Nutrition Facts (Lentil Soup with Lemon & Dill)
- Per serving:
- 346 cal
- 5 g fat (1 g sat. fat, 1 g polyunsaturated fat, 3 g monounsatured fat)
- 2 mg chol
- 858 mg sodium
- 56 g carb
- 9 g fiber
- 8 g sugar
- 20 g pro
I love how hands off this recipe is! Throw it all in the pot and walk away. I found a giant container of whole cumin seeds for super cheap at a field trip to a restaurant supply store, and they pop up in recipes more often than I’d think, so I’m gad to have them. Toasting them makes the kitchen smell earthy and exotic.
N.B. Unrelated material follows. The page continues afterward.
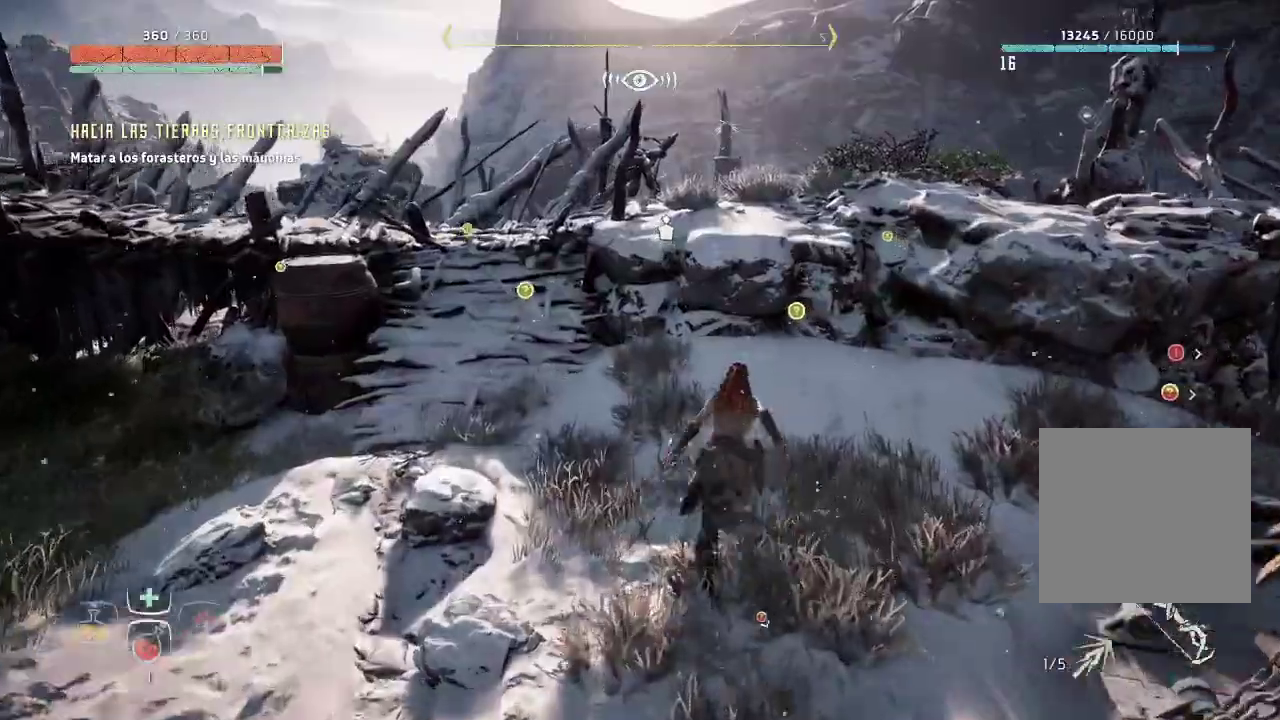
{"buttons": [], "left_stick": "up", "right_stick": "center", "events": [[50, "A", "down"], [133, "A", "up"]]}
The lentils were cooked perfectly; while the cumin smelled strong, it was not an overpowering flavor in the soup. The carrots were tender and the broth was mellow. I loved the cooling bites with the yogurt and the pops of the dill were tangy. The lemon was lost in the broth, so I would squeeze a lemon over each serving when ready to eat– I was looking for the freshness and the acidity. I would definitely make this again! It was light enough for summer but would easily translate to a chilly fall or winter day. You could bulk it up with rice or quinoa or add browned turkey or cubes of beef. Overall, it was a success!